Task goal: Transcribe exactly, and only, the lines that run from the one containing "right knee: (1000, 1101)" through the end of the records.

(Records drawn from a dataset)
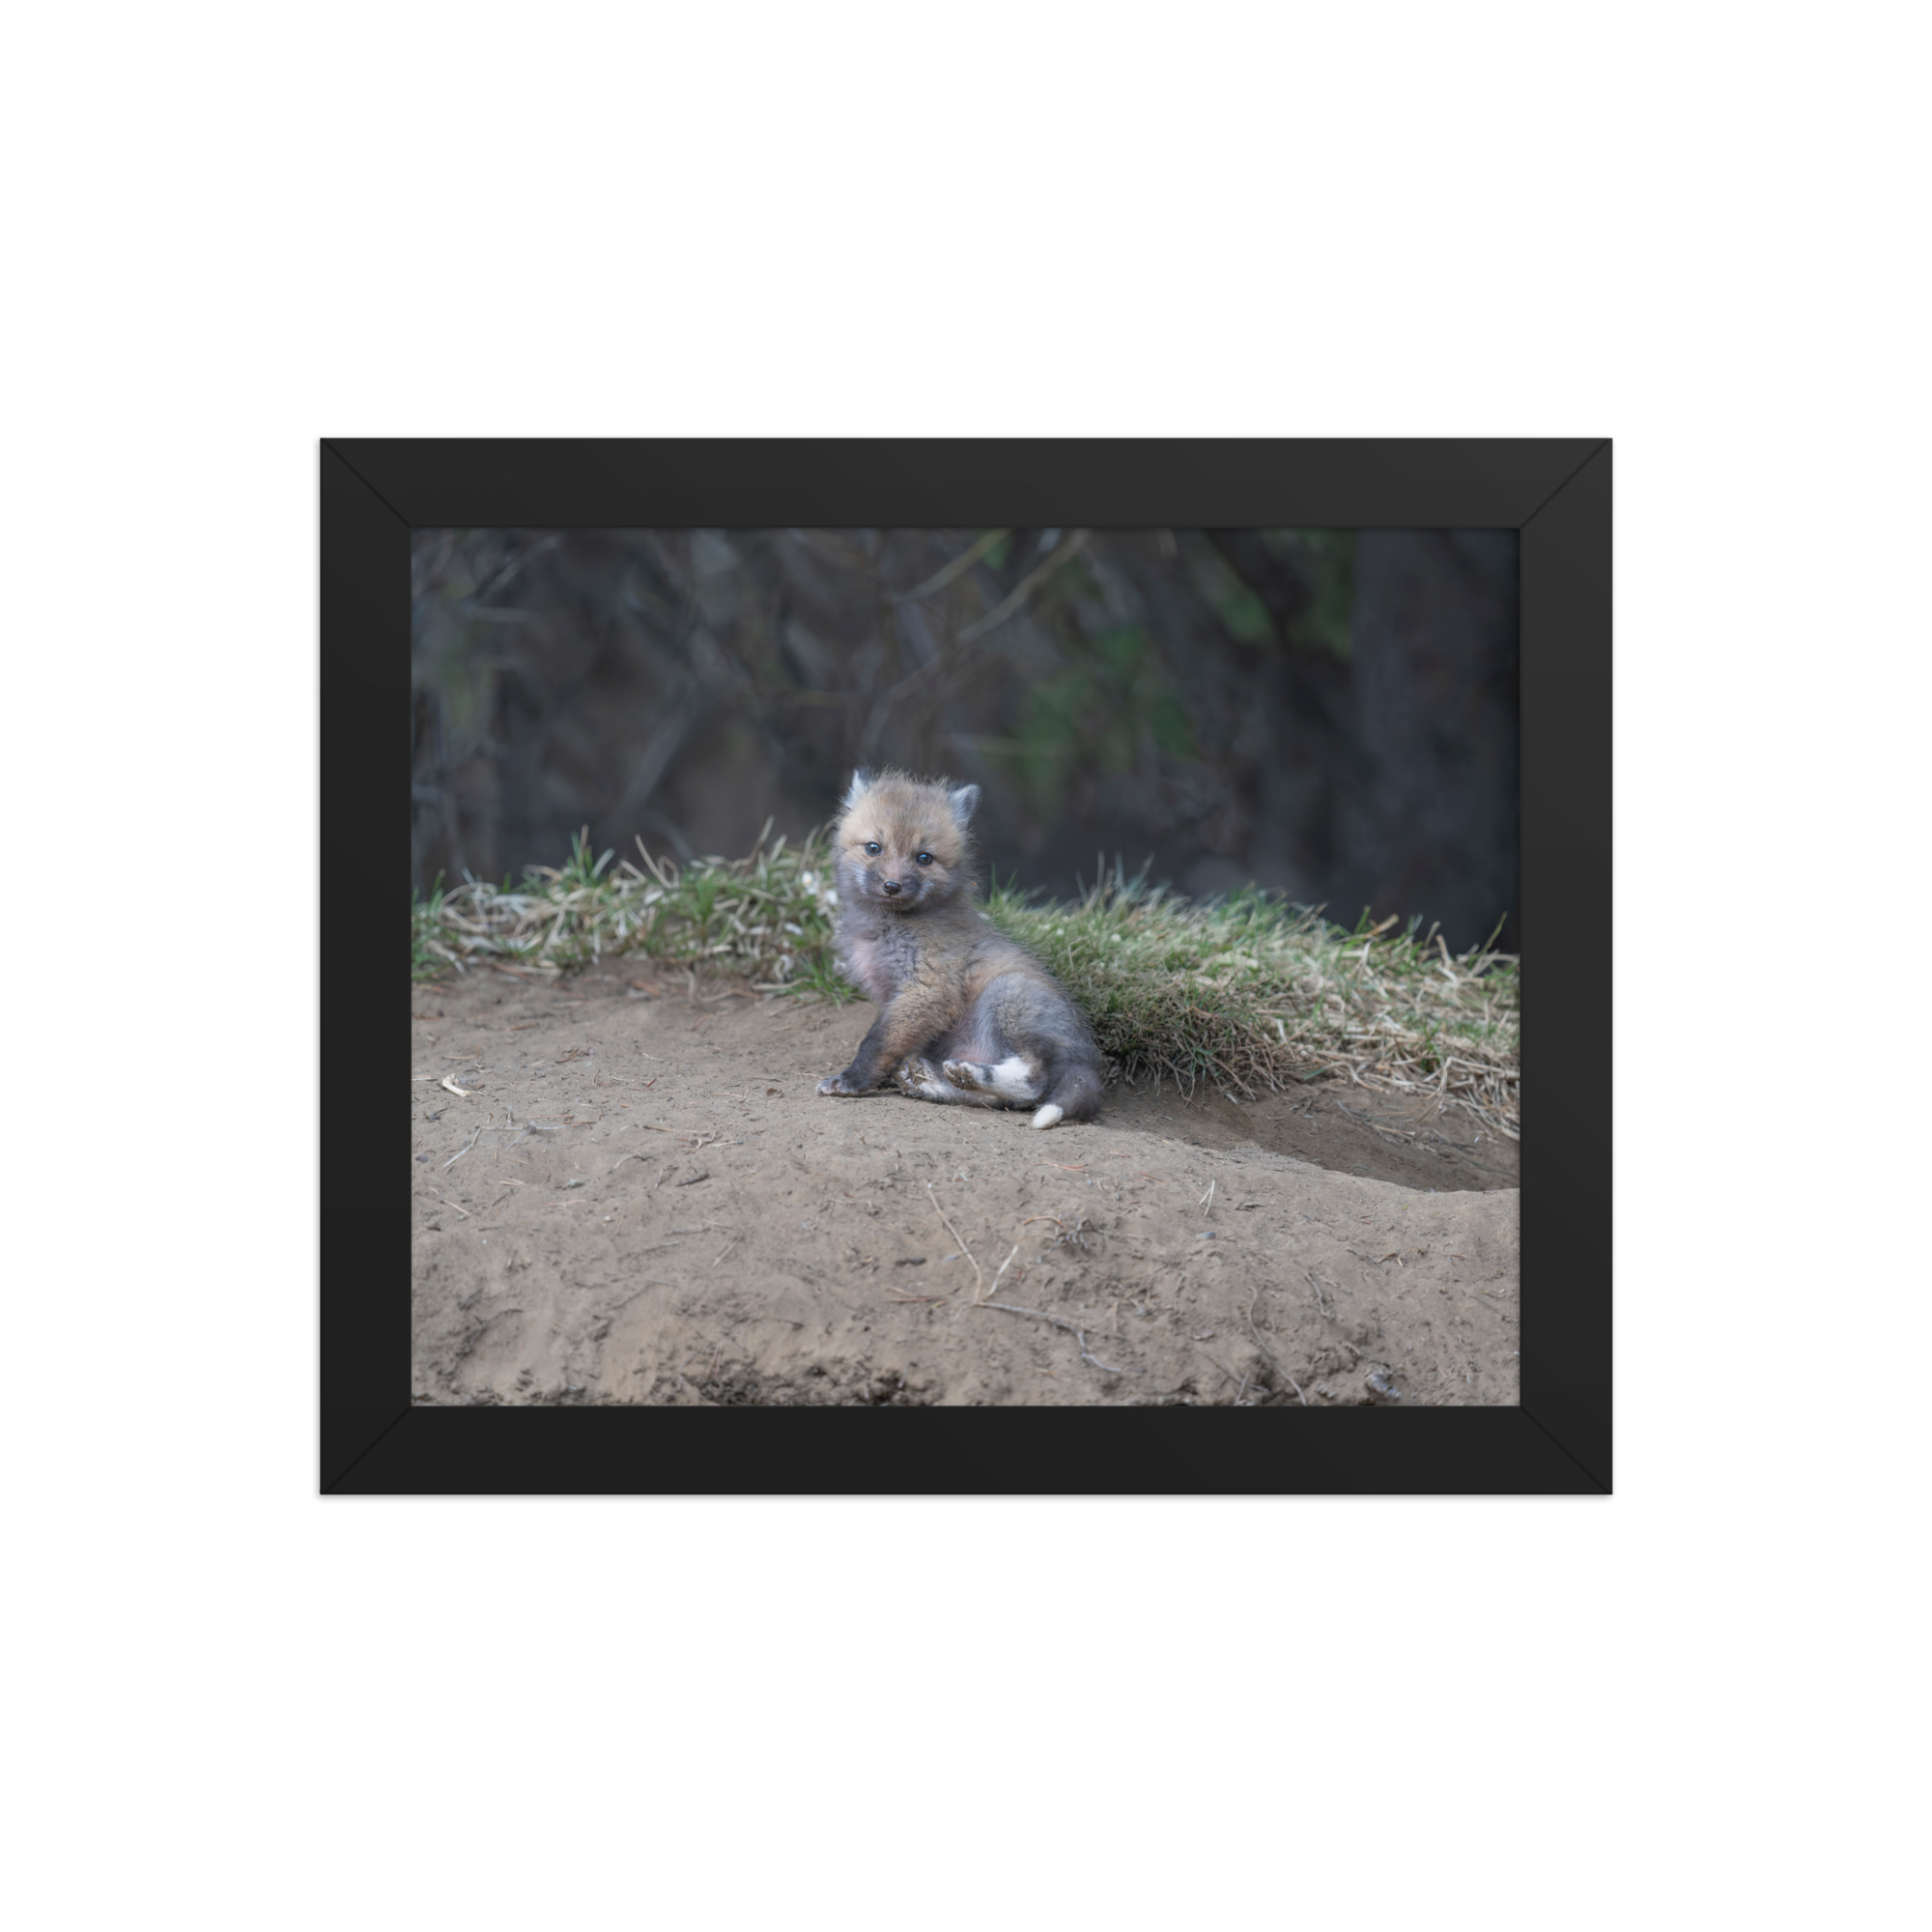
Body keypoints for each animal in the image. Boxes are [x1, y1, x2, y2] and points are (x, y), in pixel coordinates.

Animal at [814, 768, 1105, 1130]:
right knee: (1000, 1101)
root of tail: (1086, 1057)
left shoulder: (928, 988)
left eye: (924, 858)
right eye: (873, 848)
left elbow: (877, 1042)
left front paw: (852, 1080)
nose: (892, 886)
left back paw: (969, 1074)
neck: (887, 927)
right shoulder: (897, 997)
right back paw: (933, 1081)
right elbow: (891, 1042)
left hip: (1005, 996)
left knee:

Solution to the exercise:
right knee: (1000, 1101)
root of tail: (1086, 1057)
left shoulder: (928, 988)
left eye: (924, 858)
right eye: (873, 848)
left elbow: (877, 1042)
left front paw: (852, 1080)
nose: (892, 886)
left back paw: (969, 1074)
neck: (887, 927)
right shoulder: (897, 997)
right back paw: (933, 1081)
right elbow: (891, 1042)
left hip: (1005, 996)
left knee:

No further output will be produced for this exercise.